„Madame Butterfly“ – damals und heute

Bild: Madame Butterfly, Programmheft – Anfang

Nein, es war nicht alles schlecht in der DDR. Zum Beispiel gab es da ein sehr preiswertes Theateranrecht für Schüler, durch das man alle Spielstätten in Leipzig kennenlernen konnte.

Auf diese Weise habe ich im Opernhaus zweimal „Madame Butterfly“ gesehen: Einmal in der 10. Klasse, und dann (in der neuen Anrechtsreihe) als Berufsschüler. Diese Doppelung hat mich nicht gestört; im Gegenteil hat sie dazu beigetragen, daß ich die Opernmusik von Giacomo Puccini liebgewonnen habe.
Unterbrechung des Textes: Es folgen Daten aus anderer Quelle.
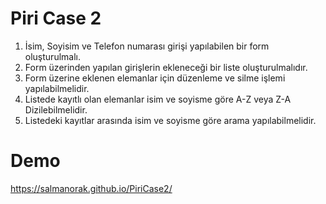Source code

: # Piri Case 2

1. İsim, Soyisim ve Telefon numarası girişi yapılabilen bir form oluşturulmalı.
2. Form üzerinden yapılan girişlerin ekleneceği bir liste oluşturulmalıdır.
3. Form üzerine eklenen elemanlar için düzenleme ve silme işlemi yapılabilmelidir.
4. Listede kayıtlı olan elemanlar isim ve soyisme göre A-Z veya Z-A Dizilebilmelidir.
5. Listedeki kayıtlar arasında isim ve soyisme göre arama yapılabilmelidir.

# Demo

https://salmanorak.github.io/PiriCase2/
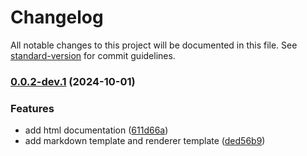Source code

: # Changelog

All notable changes to this project will be documented in this file. See [standard-version](https://github.com/conventional-changelog/standard-version) for commit guidelines.

### [0.0.2-dev.1](https://github.com/lovelyoyrmia/protodoc/compare/v0.0.1...v0.0.2-dev.1) (2024-10-01)


### Features

* add html documentation ([611d66a](https://github.com/lovelyoyrmia/protodoc/commit/611d66adb354d143d42d7618f87b1a54a6e75953))
* add markdown template and renderer template ([ded56b9](https://github.com/lovelyoyrmia/protodoc/commit/ded56b9f1a2c8fdaafeb6c05d936e1e76f417f72))
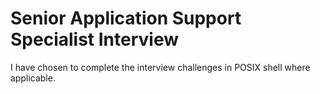 # Senior Application Support Specialist Interview

I have chosen to complete the interview challenges in POSIX shell where applicable.
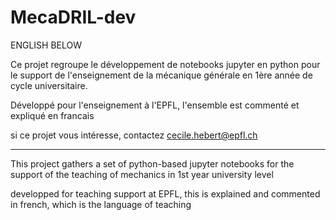 # MecaDRIL-dev
 
ENGLISH BELOW

Ce projet regroupe le développement de notebooks jupyter en python pour
le support de l'enseignement de la mécanique générale en 1ère année de
cycle universitaire.

Développé pour l'enseignement à l'EPFL, l'ensemble est commenté et
expliqué en francais

si ce projet vous intéresse, contactez cecile.hebert@epfl.ch

********************************

This project gathers a set of python-based jupyter notebooks for the
support of the teaching of mechanics in 1st year university level

developped for teaching support at EPFL, this is explained and commented
in french, which is the language of teaching
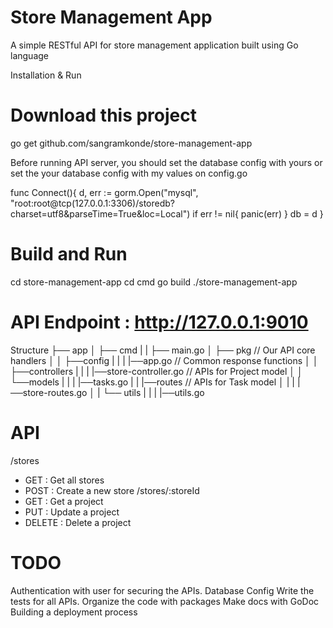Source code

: 
# Store Management App

A simple RESTful API for store management application built using Go language

Installation & Run
# Download this project
go get github.com/sangramkonde/store-management-app

Before running API server, you should set the database config with yours or set the your database config with my values on config.go

func Connect(){
	d, err := gorm.Open("mysql", "root:root@tcp(127.0.0.1:3306)/storedb?charset=utf8&parseTime=True&loc=Local")
	if err != nil{
		panic(err)
	}
	db = d
}

# Build and Run
cd store-management-app
cd cmd
go build
./store-management-app

# API Endpoint : http://127.0.0.1:9010
Structure
├── app
│   ├── cmd
|   |   ├── main.go
│   ├── pkg          // Our API core handlers
│   │   ├──config
|   |   |    |──app.go    // Common response functions
│   │   ├──controllers
|   |   |    |──store-controller.go  // APIs for Project model
│   │   └──models 
|   |   |    |──tasks.go
|   |   |──routes // APIs for Task model
│   |   |     |──store-routes.go
│   |   └── utils
|   |   |     |──utils.go

# API
/stores
* GET : Get all stores
* POST : Create a new store
/stores/:storeId
* GET : Get a project
* PUT : Update a project
* DELETE : Delete a project


# TODO

 Authentication with user for securing the APIs.
 Database Config
 Write the tests for all APIs.
 Organize the code with packages
 Make docs with GoDoc
 Building a deployment process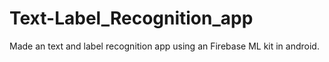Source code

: # Text-Label_Recognition_app
Made an text and label recognition app using an Firebase ML kit in android.

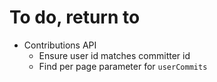 # To do, return to

- Contributions API
  - Ensure user id matches committer id
  - Find per page parameter for `userCommits`
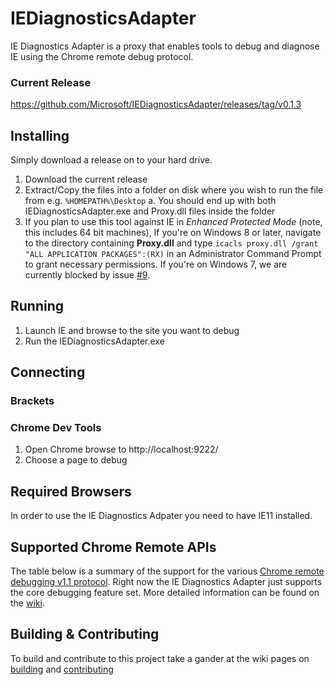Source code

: # IEDiagnosticsAdapter
IE Diagnostics Adapter is a proxy that enables tools to debug and diagnose IE using the Chrome remote debug protocol.

### Current Release

https://github.com/Microsoft/IEDiagnosticsAdapter/releases/tag/v0.1.3

## Installing
Simply download a release on to your hard drive.

1. Download the current release
2. Extract/Copy the files into a folder on disk where you wish to run the file from e.g. `%HOMEPATH%\Desktop`
    a. You should end up with both IEDiagnosticsAdapter.exe and Proxy.dll files inside the folder
3. If you plan to use this tool against IE in *Enhanced Protected Mode* (note, this includes 64 bit machines), 
    If you're on Windows 8 or later, navigate to the directory containing **Proxy.dll** and type `icacls proxy.dll /grant "ALL APPLICATION PACKAGES":(RX)` in an Administrator Command Prompt to grant necessary permissions. 
    If you're on Windows 7, we are currently blocked by issue [#9](https://github.com/Microsoft/IEDiagnosticsAdapter/issues/9).

## Running

1. Launch IE and browse to the site you want to debug 
2. Run the IEDiagnosticsAdapter.exe

## Connecting

### Brackets
<Coming soon...>

### Chrome Dev Tools

1. Open Chrome browse to http://localhost:9222/
2. Choose a page to debug

## Required Browsers
In order to use the IE Diagnostics Adpater you need to have IE11 installed.

## Supported Chrome Remote APIs
The table below is a summary of the support for the various [Chrome remote debugging v1.1 protocol](https://developer.chrome.com/devtools/docs/debugger-protocol). Right now the IE Diagnostics Adapter just supports the core debugging feature set. More detailed information can be found on the [wiki](https://github.com/Microsoft/IEDiagnosticsAdapter/wiki/Supported-API-Set).  

## Building & Contributing
To build and contribute to this project take a gander at the wiki pages on [building](https://github.com/Microsoft/IEDiagnosticsAdapter/wiki/Building) and [contributing](https://github.com/Microsoft/IEDiagnosticsAdapter/wiki/Contributing) 
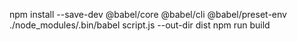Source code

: npm install --save-dev @babel/core @babel/cli @babel/preset-env
./node_modules/.bin/babel script.js --out-dir dist
npm run build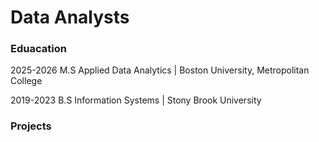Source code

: # Data Analysts

### Eduacation 
2025-2026
M.S Applied Data Analytics | Boston University, Metropolitan College 

2019-2023
B.S Information Systems | Stony Brook University

### Projects
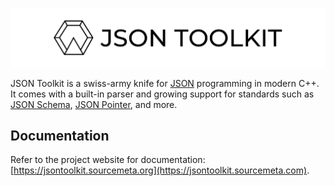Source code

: ![JSON Toolkit](./assets/banner.png)

JSON Toolkit is a swiss-army knife for [JSON](https://www.json.org) programming
in modern C++. It comes with a built-in parser and growing support for
standards such as [JSON Schema](http://json-schema.org), [JSON
Pointer](https://www.rfc-editor.org/rfc/rfc6901), and more.

Documentation
-------------

Refer to the project website for documentation:
[https://jsontoolkit.sourcemeta.org](https://jsontoolkit.sourcemeta.com).
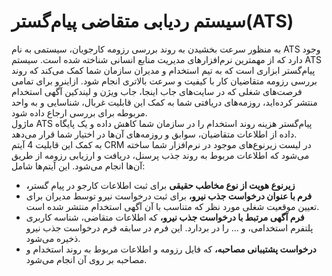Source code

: # سیستم ردیابی متقاضی پیام‌گستر(ATS)
به منظور سرعت بخشیدن به روند بررسی رزومه‌ کارجویان، سیستمی به نام ATS وجود دارد که از مهمترین نرم‌افزارهای مدیریت منابع انسانی شناخته شده است. سیستم ATS پیام‌گستر ابزاری است که به تیم استخدام و مدیران سازمان شما کمک می‌کند که روند بررسی رزومه متقاضیان کار با کیفیت و سرعت بالاتری انجام شود. ازاینرو برای تمامی فرصت‌های شغلی که در سایت‌های جاب اینجا، جاب ویژن و لیندکین آگهی استخدام منتشر کرده‌اید، روزمه‌های دریافتی شما به کمک این قابلیت غربال، شناسایی و به واحد مربوطه برای بررسی ارجاع داده شود.<br>
ماژول ATS پیام‌گستر هزینه روند استخدام را در سازمان شما کاهش داده و یک پایگاه داده از اطلاعات متقاضیان، سوابق و روزمه‌های آن‌ها در اختیار شما قرار می‌دهد.<br>
به کمک این قابلیت 4 آیتم CRM در لیست زیرنوع‌های موجود در نرم‌افزار شما ساخته می‌شود که اطلاعات مربوط به روند جذب پرسنل، دریافت و ارزیابی رزومه از طریق آن‌ها انجام می‌شود. این آیتم‌ها شامل: 
- **،زیرنوع هویت از نوع مخاطب حقیقی** برای ثبت اطلاعات کارجو در پیام گستر
- **فرم با عنوان درخواست جذب نیرو،** برای ثبت درخواست نیرو توسط مدیران برای تعیین موقعیت شغلی مورد نظر که متناسب با آن آگهی استخدام منتشر شده است.
- **فرم آگهی مرتبط با درخواست جذب نیرو،** که اطلاعات متقاضی، شناسه کاربری پلتفرم استخدامی، و ... را در بردارد. این فرم در سابقه فرم درخواست جذب نیرو ذخیره می‌شود.
 - **درخواست پشتیبانی مصاحبه،** که فایل رزومه و اطلاعات مربوط به روند استخدام و مصاحبه بر روی آن انجام می‌شود.

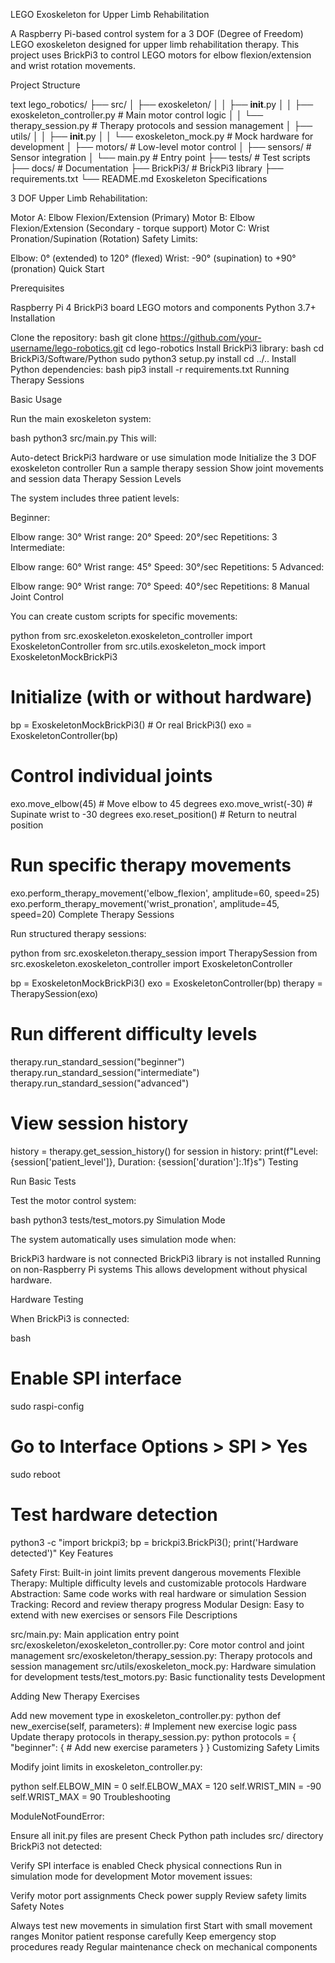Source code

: LEGO Exoskeleton for Upper Limb Rehabilitation

A Raspberry Pi-based control system for a 3 DOF (Degree of Freedom) LEGO exoskeleton designed for upper limb rehabilitation therapy. This project uses BrickPi3 to control LEGO motors for elbow flexion/extension and wrist rotation movements.

Project Structure

text
lego_robotics/
├── src/
│   ├── exoskeleton/
│   │   ├── __init__.py
│   │   ├── exoskeleton_controller.py  # Main motor control logic
│   │   └── therapy_session.py         # Therapy protocols and session management
│   ├── utils/
│   │   ├── __init__.py
│   │   └── exoskeleton_mock.py        # Mock hardware for development
│   ├── motors/                        # Low-level motor control
│   ├── sensors/                       # Sensor integration
│   └── main.py                        # Entry point
├── tests/                             # Test scripts
├── docs/                              # Documentation
├── BrickPi3/                          # BrickPi3 library
├── requirements.txt
└── README.md
Exoskeleton Specifications

3 DOF Upper Limb Rehabilitation:

Motor A: Elbow Flexion/Extension (Primary)
Motor B: Elbow Flexion/Extension (Secondary - torque support)
Motor C: Wrist Pronation/Supination (Rotation)
Safety Limits:

Elbow: 0° (extended) to 120° (flexed)
Wrist: -90° (supination) to +90° (pronation)
Quick Start

Prerequisites

Raspberry Pi 4
BrickPi3 board
LEGO motors and components
Python 3.7+
Installation

Clone the repository:
bash
git clone https://github.com/your-username/lego-robotics.git
cd lego-robotics
Install BrickPi3 library:
bash
cd BrickPi3/Software/Python
sudo python3 setup.py install
cd ../..
Install Python dependencies:
bash
pip3 install -r requirements.txt
Running Therapy Sessions

Basic Usage

Run the main exoskeleton system:

bash
python3 src/main.py
This will:

Auto-detect BrickPi3 hardware or use simulation mode
Initialize the 3 DOF exoskeleton controller
Run a sample therapy session
Show joint movements and session data
Therapy Session Levels

The system includes three patient levels:

Beginner:

Elbow range: 30°
Wrist range: 20°
Speed: 20°/sec
Repetitions: 3
Intermediate:

Elbow range: 60°
Wrist range: 45°
Speed: 30°/sec
Repetitions: 5
Advanced:

Elbow range: 90°
Wrist range: 70°
Speed: 40°/sec
Repetitions: 8
Manual Joint Control

You can create custom scripts for specific movements:

python
from src.exoskeleton.exoskeleton_controller import ExoskeletonController
from src.utils.exoskeleton_mock import ExoskeletonMockBrickPi3

# Initialize (with or without hardware)
bp = ExoskeletonMockBrickPi3()  # Or real BrickPi3()
exo = ExoskeletonController(bp)

# Control individual joints
exo.move_elbow(45)      # Move elbow to 45 degrees
exo.move_wrist(-30)     # Supinate wrist to -30 degrees
exo.reset_position()    # Return to neutral position

# Run specific therapy movements
exo.perform_therapy_movement('elbow_flexion', amplitude=60, speed=25)
exo.perform_therapy_movement('wrist_pronation', amplitude=45, speed=20)
Complete Therapy Sessions

Run structured therapy sessions:

python
from src.exoskeleton.therapy_session import TherapySession
from src.exoskeleton.exoskeleton_controller import ExoskeletonController

bp = ExoskeletonMockBrickPi3()
exo = ExoskeletonController(bp)
therapy = TherapySession(exo)

# Run different difficulty levels
therapy.run_standard_session("beginner")
therapy.run_standard_session("intermediate") 
therapy.run_standard_session("advanced")

# View session history
history = therapy.get_session_history()
for session in history:
    print(f"Level: {session['patient_level']}, Duration: {session['duration']:.1f}s")
Testing

Run Basic Tests

Test the motor control system:

bash
python3 tests/test_motors.py
Simulation Mode

The system automatically uses simulation mode when:

BrickPi3 hardware is not connected
BrickPi3 library is not installed
Running on non-Raspberry Pi systems
This allows development without physical hardware.

Hardware Testing

When BrickPi3 is connected:

bash
# Enable SPI interface
sudo raspi-config
# Go to Interface Options > SPI > Yes
sudo reboot

# Test hardware detection
python3 -c "import brickpi3; bp = brickpi3.BrickPi3(); print('Hardware detected')"
Key Features

Safety First: Built-in joint limits prevent dangerous movements
Flexible Therapy: Multiple difficulty levels and customizable protocols
Hardware Abstraction: Same code works with real hardware or simulation
Session Tracking: Record and review therapy progress
Modular Design: Easy to extend with new exercises or sensors
File Descriptions

src/main.py: Main application entry point
src/exoskeleton/exoskeleton_controller.py: Core motor control and joint management
src/exoskeleton/therapy_session.py: Therapy protocols and session management
src/utils/exoskeleton_mock.py: Hardware simulation for development
tests/test_motors.py: Basic functionality tests
Development

Adding New Therapy Exercises

Add new movement type in exoskeleton_controller.py:
python
def new_exercise(self, parameters):
    # Implement new exercise logic
    pass
Update therapy protocols in therapy_session.py:
python
protocols = {
    "beginner": {
        # Add new exercise parameters
    }
}
Customizing Safety Limits

Modify joint limits in exoskeleton_controller.py:

python
self.ELBOW_MIN = 0
self.ELBOW_MAX = 120
self.WRIST_MIN = -90
self.WRIST_MAX = 90
Troubleshooting

ModuleNotFoundError:

Ensure all init.py files are present
Check Python path includes src/ directory
BrickPi3 not detected:

Verify SPI interface is enabled
Check physical connections
Run in simulation mode for development
Motor movement issues:

Verify motor port assignments
Check power supply
Review safety limits
Safety Notes

Always test new movements in simulation first
Start with small movement ranges
Monitor patient response carefully
Keep emergency stop procedures ready
Regular maintenance check on mechanical components
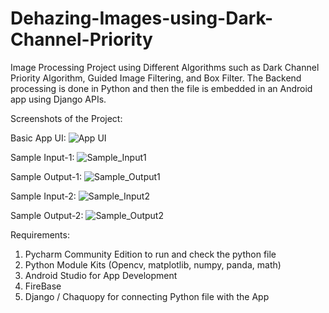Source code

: # Dehazing-Images-using-Dark-Channel-Priority
Image Processing Project using Different Algorithms such as Dark Channel Priority Algorithm, Guided Image Filtering, and Box Filter.
The Backend processing is done in Python and then the file is embedded in an Android app using Django APIs.

Screenshots of the Project:

Basic App UI:
![App UI](https://user-images.githubusercontent.com/42613031/120883609-b7708580-c5fb-11eb-8ecc-aff66a6dd47d.jpeg)

Sample Input-1:
![Sample_Input1](https://user-images.githubusercontent.com/42613031/120883618-c6573800-c5fb-11eb-8d15-317d52e6c18b.jpeg)

Sample Output-1:
![Sample_Output1](https://user-images.githubusercontent.com/42613031/120883758-a07e6300-c5fc-11eb-960a-e544d4649bb7.jpeg)


Sample Input-2:
![Sample_Input2](https://user-images.githubusercontent.com/42613031/120883637-de2ebc00-c5fb-11eb-9cb8-a10b484ee314.jpeg)

Sample Output-2:
![Sample_Output2](https://user-images.githubusercontent.com/42613031/120883643-ebe44180-c5fb-11eb-8fe3-073d8e9c9856.jpeg)

Requirements:
1. Pycharm Community Edition to run and check the python file
2. Python Module Kits (Opencv, matplotlib, numpy, panda, math)
3. Android Studio for App Development
4. FireBase
5. Django / Chaquopy for connecting Python file with the App
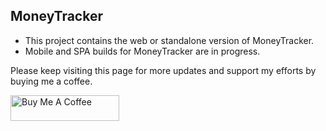 ## MoneyTracker

- This project contains the web or standalone version of MoneyTracker. 
- Mobile and SPA builds for MoneyTracker are in progress. 

Please keep visiting this page for more updates and support my efforts by buying me a coffee. 

<a href="https://www.buymeacoffee.com/bimalendu" target="_blank"><img src="https://cdn.buymeacoffee.com/buttons/default-orange.png" alt="Buy Me A Coffee" height="41" width="174"></a>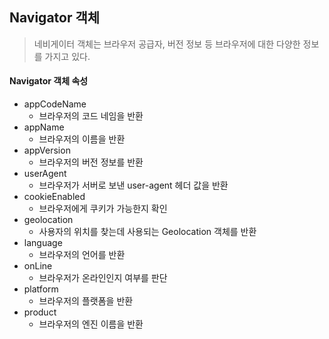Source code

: ## Navigator 객체

> 네비게이터 객체는 브라우저 공급자, 버전 정보 등 브라우저에 대한 다양한 정보를 가지고 있다.

#### Navigator 객체 속성

- appCodeName
  - 브라우저의 코드 네임을 반환
- appName
  - 브라우저의 이름을 반환
- appVersion
  - 브라우저의 버전 정보를 반환
- userAgent
  - 브라우저가 서버로 보낸 user-agent 헤더 값을 반환
- cookieEnabled
  - 브라우저에게 쿠키가 가능한지 확인
- geolocation
  - 사용자의 위치를 찾는데 사용되는 Geolocation 객체를 반환
- language
  - 브라우저의 언어를 반환
- onLine
  - 브라우저가 온라인인지 여부를 판단
- platform
  - 브라우저의 플랫폼을 반환
- product
  - 브라우저의 엔진 이름을 반환
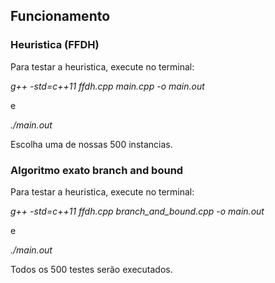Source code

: ## Funcionamento

### Heuristica (FFDH)

Para testar a heuristica, execute no terminal:

*g++ -std=c++11 ffdh.cpp main.cpp -o main.out*

e 

*./main.out*

Escolha uma de nossas 500 instancias.

### Algoritmo exato branch and bound

Para testar a heuristica, execute no terminal:

*g++ -std=c++11 ffdh.cpp branch_and_bound.cpp -o main.out*

e 

*./main.out*

Todos os 500 testes serão executados.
Nach über 50 Jahre war es mir nun kürzlich wieder einmal vergönnt, die Oper „Madame Butterfly“ zu erleben. Diesmal nicht in Leipzig, sondern in der Berliner Staatsoper. Das Besondere an dieser Inszenierung war die Tatsache, daß die Premiere bereits im April 1991 stattfand (und ich somit der 122. Aufführung beiwohnte).

Verändert hatte sich seitdem natürlich die Riege der Sänger. Wenn man dann aber die Fotos im Programmheft sieht, muß man annehmen, daß die jetzige Aufführung insgesamt der Premierenfassung treu geblieben ist.

Das Bühnenbild atmet noch den Geist der gesellschaftlichen Umbruchszeit, d.h. es ist sehr schlicht gehalten, ohne jegliche spektakulären Effekte. Aber genau das hat mir gefallen; denn dadurch konnte die Musik erst richtig zur Geltung kommen.

Bild: Madame Butterfly, Programmheft – Schluss

Wenn ich mich recht erinnere, wurde „Madame Butterfly“ damals im Leipziger Opernhaus in deutscher Sprache interpretiert. Jetzt, in Berlin, wurde die Oper in der Originalsprache, also auf Italienisch, gesungen. Das ist der Musik auf jeden Fall gut bekommen. Allerdings habe ich mich mehrfach dabei ertappt, daß ich ungebührlich lange auf die eingeblendeten deutschen Übersetzungstexte schaute, so daß mir möglicherweise vom Darstellerischen her Einiges verlorenging.

Den großen Monolog der „Butterfly“ Cio-Cio-San im 2. Akt jedoch habe ich voll genießen können. Die polnische Sopranistin Aleksandra Kurzak leistete darin Erstaunliches und Ergreifendes.

Die Opern Puccinis haben – so wie viele Werke der Musik – etwas Zeitlos-Gültiges. Dies einmal ganz konkret zu erleben (wie damals und jetzt bei „Madame Butterfly“), stimmt mich froh und dankbar.